■ GOAL OF THE EXERCISE ■
Copy out each line of the records that contains the string "包括不限于".

----------------

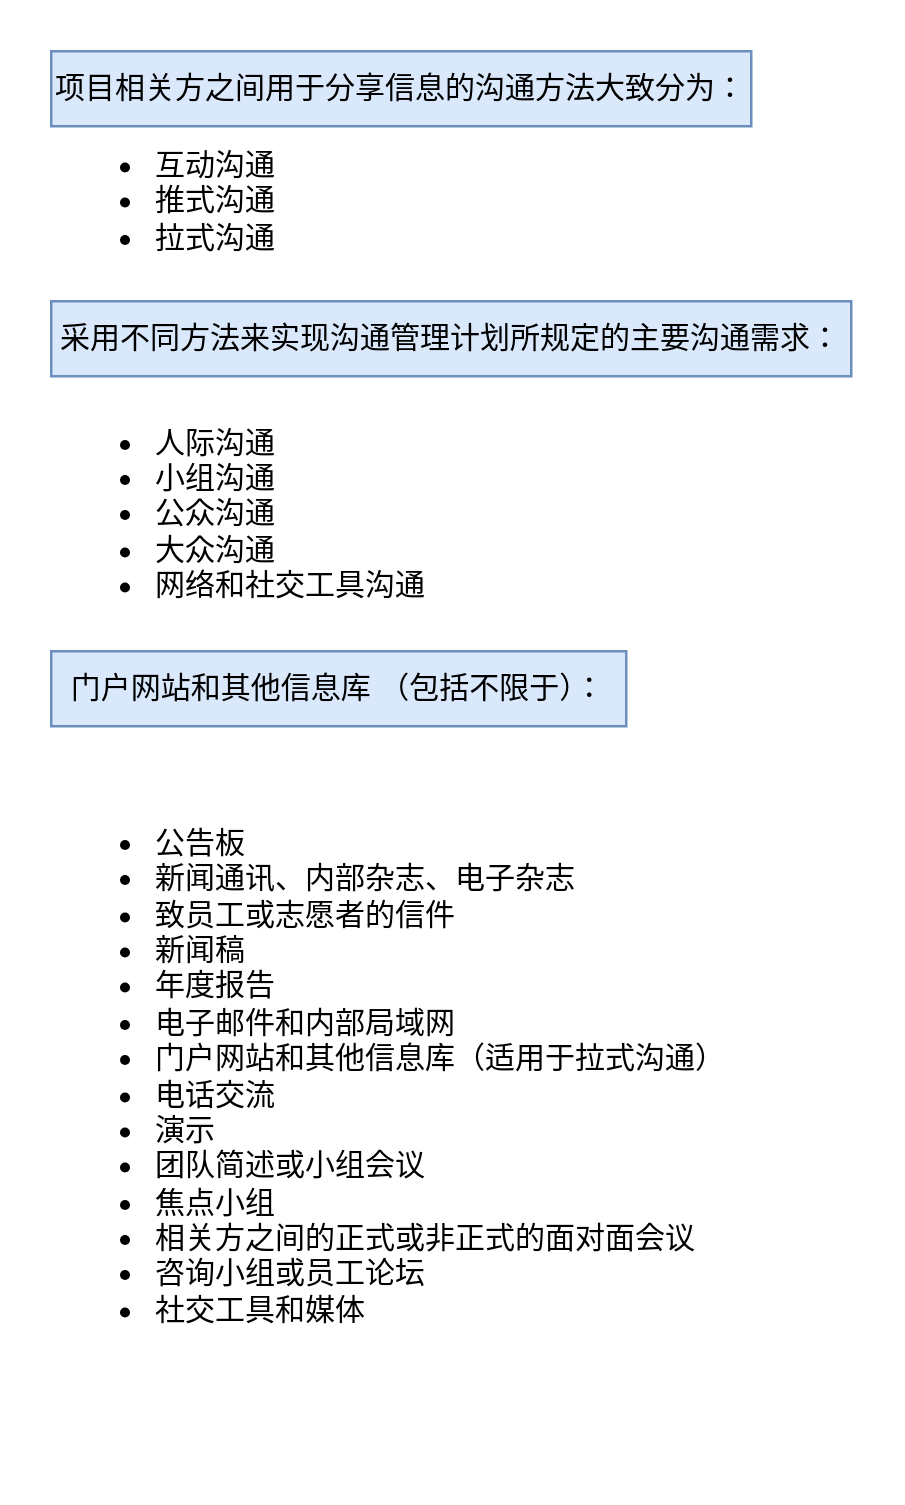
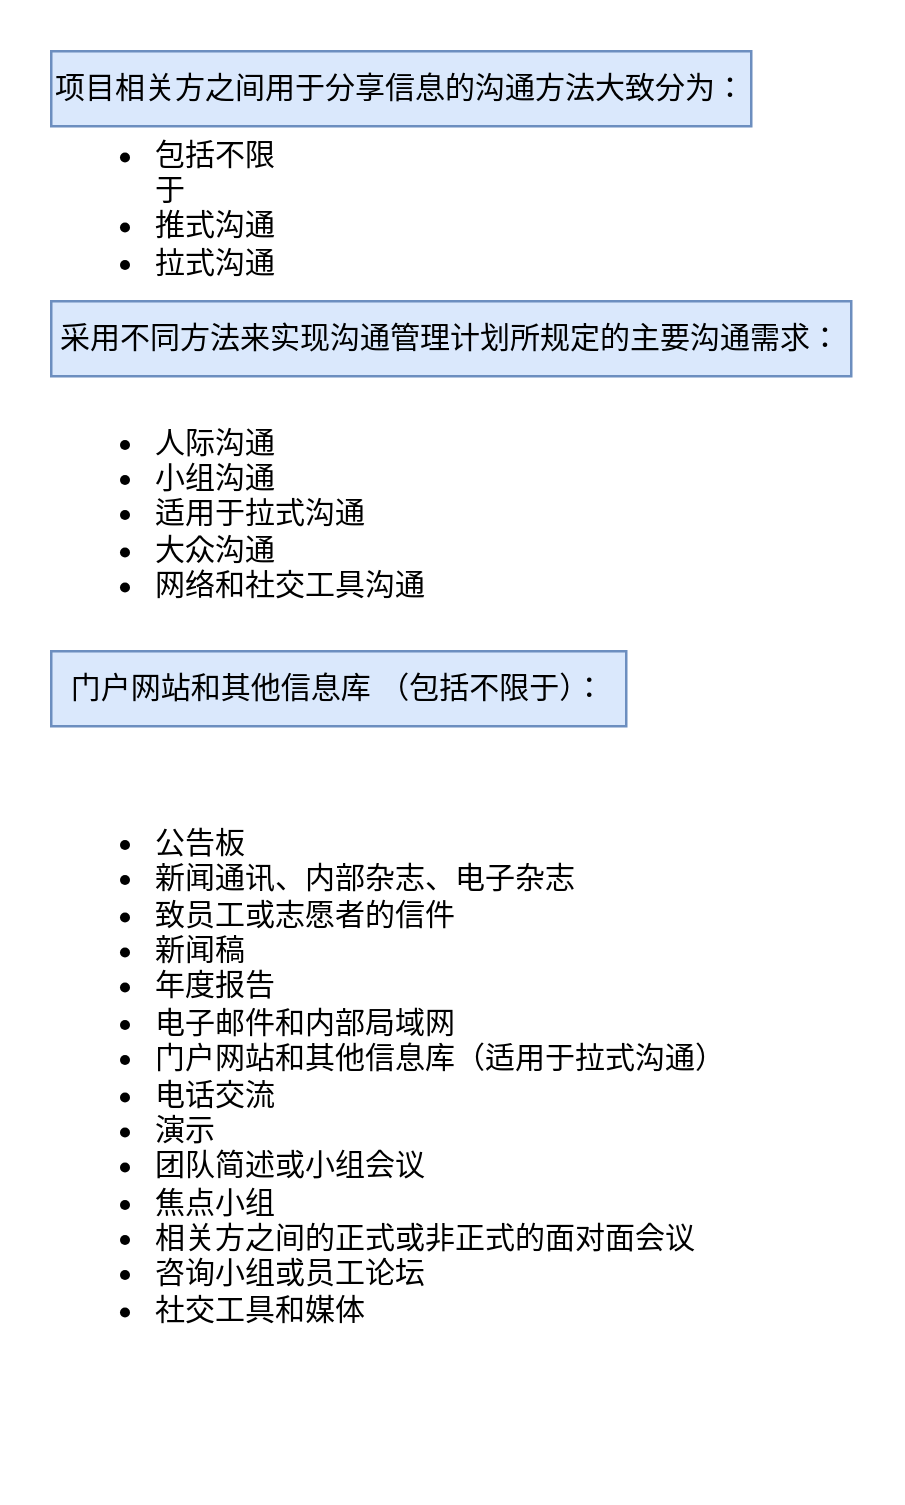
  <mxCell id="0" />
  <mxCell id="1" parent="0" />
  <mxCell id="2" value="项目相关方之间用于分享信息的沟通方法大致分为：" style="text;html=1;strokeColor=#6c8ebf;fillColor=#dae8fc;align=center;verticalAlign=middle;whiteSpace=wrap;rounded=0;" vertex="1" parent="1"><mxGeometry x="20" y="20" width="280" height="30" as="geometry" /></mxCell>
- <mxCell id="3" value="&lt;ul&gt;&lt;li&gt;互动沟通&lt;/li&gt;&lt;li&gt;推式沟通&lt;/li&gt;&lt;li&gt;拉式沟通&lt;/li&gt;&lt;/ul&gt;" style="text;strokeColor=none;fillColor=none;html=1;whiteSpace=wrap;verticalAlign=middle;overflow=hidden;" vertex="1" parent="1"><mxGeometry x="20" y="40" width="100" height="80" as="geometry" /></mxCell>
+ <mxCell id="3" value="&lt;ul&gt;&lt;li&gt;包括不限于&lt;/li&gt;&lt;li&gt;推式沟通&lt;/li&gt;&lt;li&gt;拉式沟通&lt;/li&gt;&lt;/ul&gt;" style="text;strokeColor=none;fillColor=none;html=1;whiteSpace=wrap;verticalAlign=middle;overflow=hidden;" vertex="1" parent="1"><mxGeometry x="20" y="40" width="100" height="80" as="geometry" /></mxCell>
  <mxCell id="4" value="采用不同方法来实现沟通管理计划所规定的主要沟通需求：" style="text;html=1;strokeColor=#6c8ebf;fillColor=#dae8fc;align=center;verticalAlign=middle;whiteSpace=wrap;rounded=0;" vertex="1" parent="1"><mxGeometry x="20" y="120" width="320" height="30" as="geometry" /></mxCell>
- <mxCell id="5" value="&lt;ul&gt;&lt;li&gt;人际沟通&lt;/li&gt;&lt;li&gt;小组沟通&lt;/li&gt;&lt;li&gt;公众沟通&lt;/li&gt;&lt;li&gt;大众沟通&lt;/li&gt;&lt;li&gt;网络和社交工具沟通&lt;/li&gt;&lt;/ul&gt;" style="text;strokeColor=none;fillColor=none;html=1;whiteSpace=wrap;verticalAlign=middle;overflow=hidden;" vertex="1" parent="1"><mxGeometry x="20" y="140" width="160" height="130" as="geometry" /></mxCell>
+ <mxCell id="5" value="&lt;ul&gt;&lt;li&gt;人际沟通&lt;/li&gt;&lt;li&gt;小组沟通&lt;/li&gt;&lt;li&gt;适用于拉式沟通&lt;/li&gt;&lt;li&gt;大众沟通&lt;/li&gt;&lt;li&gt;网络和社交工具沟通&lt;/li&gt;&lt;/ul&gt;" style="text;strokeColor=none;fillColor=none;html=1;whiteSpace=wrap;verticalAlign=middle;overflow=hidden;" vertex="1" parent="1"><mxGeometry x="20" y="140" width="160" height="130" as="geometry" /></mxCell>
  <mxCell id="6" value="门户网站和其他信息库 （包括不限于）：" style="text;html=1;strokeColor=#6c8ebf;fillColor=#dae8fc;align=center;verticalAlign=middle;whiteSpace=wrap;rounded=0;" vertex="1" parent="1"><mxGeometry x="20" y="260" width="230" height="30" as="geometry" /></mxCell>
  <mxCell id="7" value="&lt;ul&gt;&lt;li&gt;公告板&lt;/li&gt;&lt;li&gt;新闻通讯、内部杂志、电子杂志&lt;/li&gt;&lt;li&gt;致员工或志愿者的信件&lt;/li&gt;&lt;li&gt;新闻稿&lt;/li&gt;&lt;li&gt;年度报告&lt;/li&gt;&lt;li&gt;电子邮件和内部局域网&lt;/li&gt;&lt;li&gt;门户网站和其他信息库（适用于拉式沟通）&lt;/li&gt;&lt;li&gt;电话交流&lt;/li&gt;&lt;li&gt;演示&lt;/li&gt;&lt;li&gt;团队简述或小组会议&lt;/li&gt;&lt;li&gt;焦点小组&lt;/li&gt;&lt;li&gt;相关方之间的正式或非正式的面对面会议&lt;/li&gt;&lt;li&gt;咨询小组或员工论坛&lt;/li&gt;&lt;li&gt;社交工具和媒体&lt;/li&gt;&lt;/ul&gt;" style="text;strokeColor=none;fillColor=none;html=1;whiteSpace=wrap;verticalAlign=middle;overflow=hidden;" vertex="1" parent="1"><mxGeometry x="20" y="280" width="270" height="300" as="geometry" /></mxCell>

----------------

■ FINAL RESULT ■
+ <mxCell id="3" value="&lt;ul&gt;&lt;li&gt;包括不限于&lt;/li&gt;&lt;li&gt;推式沟通&lt;/li&gt;&lt;li&gt;拉式沟通&lt;/li&gt;&lt;/ul&gt;" style="text;strokeColor=none;fillColor=none;html=1;whiteSpace=wrap;verticalAlign=middle;overflow=hidden;" vertex="1" parent="1"><mxGeometry x="20" y="40" width="100" height="80" as="geometry" /></mxCell>
  <mxCell id="6" value="门户网站和其他信息库 （包括不限于）：" style="text;html=1;strokeColor=#6c8ebf;fillColor=#dae8fc;align=center;verticalAlign=middle;whiteSpace=wrap;rounded=0;" vertex="1" parent="1"><mxGeometry x="20" y="260" width="230" height="30" as="geometry" /></mxCell>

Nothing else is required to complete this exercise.